Rafters are 2x8 at ROUGHLY 12" OC (some centers are 9-10", some are 13-14"). The depth as been extended to get decent insulation in the ceiling cavity. The guy who framed the house was not skilled. The rafters are not all in-plane, the collar ties are not all level or at the same height, and basically, the fastening methods and joinery are not all that attractive. The roof has a sagging ridgeline already, so I really think there will be movement again at some point. The house if 50 years old, so it has pretty much settled and developed its own load idiosyncrasies, I think.

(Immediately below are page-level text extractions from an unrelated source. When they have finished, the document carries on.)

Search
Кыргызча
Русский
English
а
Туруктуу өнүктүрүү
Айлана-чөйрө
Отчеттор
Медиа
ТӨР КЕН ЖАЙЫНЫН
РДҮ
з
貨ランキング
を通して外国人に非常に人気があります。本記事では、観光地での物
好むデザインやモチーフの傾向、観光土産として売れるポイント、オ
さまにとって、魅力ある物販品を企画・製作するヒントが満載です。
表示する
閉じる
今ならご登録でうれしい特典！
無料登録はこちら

Can I use Durabond 90 on existing drywall cracks as well, as a lasting remedy?


----------



## tpolk (Nov 7, 2009)

if you sistered to the sides of rafters for extra depth this will help to stiffen the span. hopefuly you ran stringline so bottoms are in same plane. same with ceiling collar ties.bob is right perpendicular is better altho 1/2" would probably work on those centers. ridge has probably gone where it will but if you have room you can add a stiffener to attic side of collar ties and brace to ridge in several spots


----------



## tpagel (Jan 30, 2008)

Thanks for the replies, guys. I appreciate the advice


----------



## jogr (Jul 24, 2007)

If you are finishing an unfinished attic space that already has sagging then you are adding weight to an already sagging structure and will very likely increase the sagging unless you've fixed the structural issues. 

17' wide attic, collar ties and finished space doesn't add up to me. Do you have a really steep roof? Even so it seems like you'd only have a very narrow strip with enough headroom to stand up. 

2x8 rafters at 12" oc should not sag if the ridge to plate distance is 8 1/2 feet. Are the walls the rafters sit on pushing out?


----------